▶ [Exercício proposto 1]
Transcreva o trecho do texto sobre Isabel das Santas Virgens entre "Ana Barroso está" e "homens me rodear!", inclusive.

▶ [Texto extraído]
Ana Barroso está belíssima no papel. A montagem é uma obra de arte que nos faz sonhar e esperar pelas cenas. Conforme vão acontecendo, vamos nos envolvendo com a ingenuidade da personagem, que é encantadora. Queremos ajudar Isabel a sair daquele lugar, presa sem um motivo justo!
Eu vou levar a história na alma. Não quero esquecer, porque preciso ter sempre a esperança de dias melhores, mesmo quando a injustiça dos homens me rodear!
Sinopse
Convento do Recolhimento da Conceição, Olinda, 1789. Isabel das Santas Virgens está enclausurada, acusada de loucura e rebeldia por lutar pela sua autonomia numa sociedade patriarcal colonial. Ela escreve uma carta à Rainha Dona Maria I, conhecida como a Rainha Louca, com quem se sente irmanada na opressão pelo mundo dos homens. Tida por muitos como também lunática, Isabel relata os destemperos e injustiças praticados pelos homens da Coroa – e por outros tantos – contra mulheres, escravizados e todos que se encontravam em situação de vulnerabilidade.

▶ [Conjunto de dados]
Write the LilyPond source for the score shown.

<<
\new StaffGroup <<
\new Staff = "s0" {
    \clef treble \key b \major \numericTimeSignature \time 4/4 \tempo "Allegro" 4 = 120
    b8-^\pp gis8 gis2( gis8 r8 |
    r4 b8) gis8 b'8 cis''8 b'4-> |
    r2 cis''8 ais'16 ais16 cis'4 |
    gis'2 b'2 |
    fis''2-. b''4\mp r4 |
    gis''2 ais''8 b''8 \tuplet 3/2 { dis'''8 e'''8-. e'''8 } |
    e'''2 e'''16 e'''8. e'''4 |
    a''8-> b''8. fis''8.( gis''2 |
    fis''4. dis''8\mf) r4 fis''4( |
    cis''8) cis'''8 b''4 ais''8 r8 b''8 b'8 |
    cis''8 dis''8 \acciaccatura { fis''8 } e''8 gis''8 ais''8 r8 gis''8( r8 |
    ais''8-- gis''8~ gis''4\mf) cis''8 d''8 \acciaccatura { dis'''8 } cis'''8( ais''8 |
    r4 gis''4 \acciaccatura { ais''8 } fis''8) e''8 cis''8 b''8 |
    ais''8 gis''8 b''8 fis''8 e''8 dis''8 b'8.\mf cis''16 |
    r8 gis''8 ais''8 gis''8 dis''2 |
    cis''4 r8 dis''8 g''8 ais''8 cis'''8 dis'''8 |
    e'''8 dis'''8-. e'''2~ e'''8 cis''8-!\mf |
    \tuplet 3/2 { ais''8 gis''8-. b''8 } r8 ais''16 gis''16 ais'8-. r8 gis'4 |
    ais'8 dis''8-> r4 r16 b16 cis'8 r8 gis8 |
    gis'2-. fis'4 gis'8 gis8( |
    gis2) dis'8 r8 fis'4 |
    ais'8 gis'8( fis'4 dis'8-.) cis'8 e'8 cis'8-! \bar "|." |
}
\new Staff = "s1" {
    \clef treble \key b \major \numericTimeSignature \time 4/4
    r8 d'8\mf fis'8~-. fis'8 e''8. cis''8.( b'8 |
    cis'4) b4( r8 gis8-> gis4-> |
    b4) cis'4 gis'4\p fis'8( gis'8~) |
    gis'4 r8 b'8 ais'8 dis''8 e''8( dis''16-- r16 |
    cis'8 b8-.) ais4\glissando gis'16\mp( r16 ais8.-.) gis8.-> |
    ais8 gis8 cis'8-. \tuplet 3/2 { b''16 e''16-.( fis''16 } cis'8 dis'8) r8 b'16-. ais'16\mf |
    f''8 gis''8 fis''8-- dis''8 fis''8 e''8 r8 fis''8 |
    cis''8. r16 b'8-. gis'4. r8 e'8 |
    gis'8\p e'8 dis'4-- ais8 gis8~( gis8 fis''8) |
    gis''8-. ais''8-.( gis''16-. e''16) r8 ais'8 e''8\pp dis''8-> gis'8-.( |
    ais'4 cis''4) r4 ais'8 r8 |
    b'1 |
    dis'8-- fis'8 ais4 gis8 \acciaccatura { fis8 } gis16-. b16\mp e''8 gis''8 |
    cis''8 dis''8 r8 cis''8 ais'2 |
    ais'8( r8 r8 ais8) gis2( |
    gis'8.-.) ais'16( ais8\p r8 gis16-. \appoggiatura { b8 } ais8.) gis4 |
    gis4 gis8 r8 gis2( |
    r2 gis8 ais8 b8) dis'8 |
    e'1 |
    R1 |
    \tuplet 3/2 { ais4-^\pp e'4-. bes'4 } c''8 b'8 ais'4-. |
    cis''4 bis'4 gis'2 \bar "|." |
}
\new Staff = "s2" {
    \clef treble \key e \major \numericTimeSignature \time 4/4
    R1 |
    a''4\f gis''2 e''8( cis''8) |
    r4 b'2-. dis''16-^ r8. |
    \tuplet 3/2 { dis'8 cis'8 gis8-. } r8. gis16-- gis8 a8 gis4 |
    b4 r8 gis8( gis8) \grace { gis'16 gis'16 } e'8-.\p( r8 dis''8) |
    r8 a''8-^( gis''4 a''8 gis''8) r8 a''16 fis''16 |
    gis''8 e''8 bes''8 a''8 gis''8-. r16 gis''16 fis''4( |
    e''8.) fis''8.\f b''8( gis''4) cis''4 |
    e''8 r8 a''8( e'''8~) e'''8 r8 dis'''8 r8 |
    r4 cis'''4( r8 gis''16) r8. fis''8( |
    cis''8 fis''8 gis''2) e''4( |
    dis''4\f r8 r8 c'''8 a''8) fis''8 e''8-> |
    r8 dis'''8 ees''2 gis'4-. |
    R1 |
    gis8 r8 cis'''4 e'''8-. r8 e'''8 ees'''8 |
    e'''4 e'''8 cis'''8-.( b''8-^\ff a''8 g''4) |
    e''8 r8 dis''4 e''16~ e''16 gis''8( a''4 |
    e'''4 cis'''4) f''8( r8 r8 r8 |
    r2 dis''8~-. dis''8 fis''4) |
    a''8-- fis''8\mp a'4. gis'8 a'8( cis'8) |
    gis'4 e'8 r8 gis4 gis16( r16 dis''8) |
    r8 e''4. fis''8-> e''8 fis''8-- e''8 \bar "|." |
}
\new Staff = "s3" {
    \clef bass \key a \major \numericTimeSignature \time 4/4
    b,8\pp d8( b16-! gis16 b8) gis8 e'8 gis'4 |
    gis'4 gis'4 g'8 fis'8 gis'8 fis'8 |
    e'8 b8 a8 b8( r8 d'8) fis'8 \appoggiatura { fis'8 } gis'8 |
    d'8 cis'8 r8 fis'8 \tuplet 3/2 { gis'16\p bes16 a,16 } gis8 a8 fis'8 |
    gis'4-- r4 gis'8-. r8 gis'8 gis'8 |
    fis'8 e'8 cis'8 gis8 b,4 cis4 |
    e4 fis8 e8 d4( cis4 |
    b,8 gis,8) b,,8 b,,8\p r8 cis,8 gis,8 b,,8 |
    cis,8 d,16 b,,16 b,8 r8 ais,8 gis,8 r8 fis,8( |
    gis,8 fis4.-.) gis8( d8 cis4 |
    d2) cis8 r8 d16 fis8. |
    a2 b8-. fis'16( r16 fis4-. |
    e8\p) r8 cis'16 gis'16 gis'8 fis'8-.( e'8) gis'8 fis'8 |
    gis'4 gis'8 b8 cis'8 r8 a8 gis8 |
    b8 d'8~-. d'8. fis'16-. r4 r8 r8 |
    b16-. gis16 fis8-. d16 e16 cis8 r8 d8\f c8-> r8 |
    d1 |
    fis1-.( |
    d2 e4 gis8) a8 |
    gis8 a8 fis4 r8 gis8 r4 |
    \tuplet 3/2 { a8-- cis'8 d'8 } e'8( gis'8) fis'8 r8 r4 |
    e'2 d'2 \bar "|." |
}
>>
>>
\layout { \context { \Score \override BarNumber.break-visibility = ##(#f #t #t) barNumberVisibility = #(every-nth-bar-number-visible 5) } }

▶ [Exercício proposto 2]
Mostre todas as linhas da listagem acima que contêm a palavra "clef", levando em conta a diferença entre maiúsculas e minúsculas.

▶ [Resposta final 1]
Ana Barroso está belíssima no papel. A montagem é uma obra de arte que nos faz sonhar e esperar pelas cenas. Conforme vão acontecendo, vamos nos envolvendo com a ingenuidade da personagem, que é encantadora. Queremos ajudar Isabel a sair daquele lugar, presa sem um motivo justo!
Eu vou levar a história na alma. Não quero esquecer, porque preciso ter sempre a esperança de dias melhores, mesmo quando a injustiça dos homens me rodear!

▶ [Resposta final 2]
    \clef treble \key b \major \numericTimeSignature \time 4/4 \tempo "Allegro" 4 = 120
    \clef treble \key b \major \numericTimeSignature \time 4/4
    \clef treble \key e \major \numericTimeSignature \time 4/4
    \clef bass \key a \major \numericTimeSignature \time 4/4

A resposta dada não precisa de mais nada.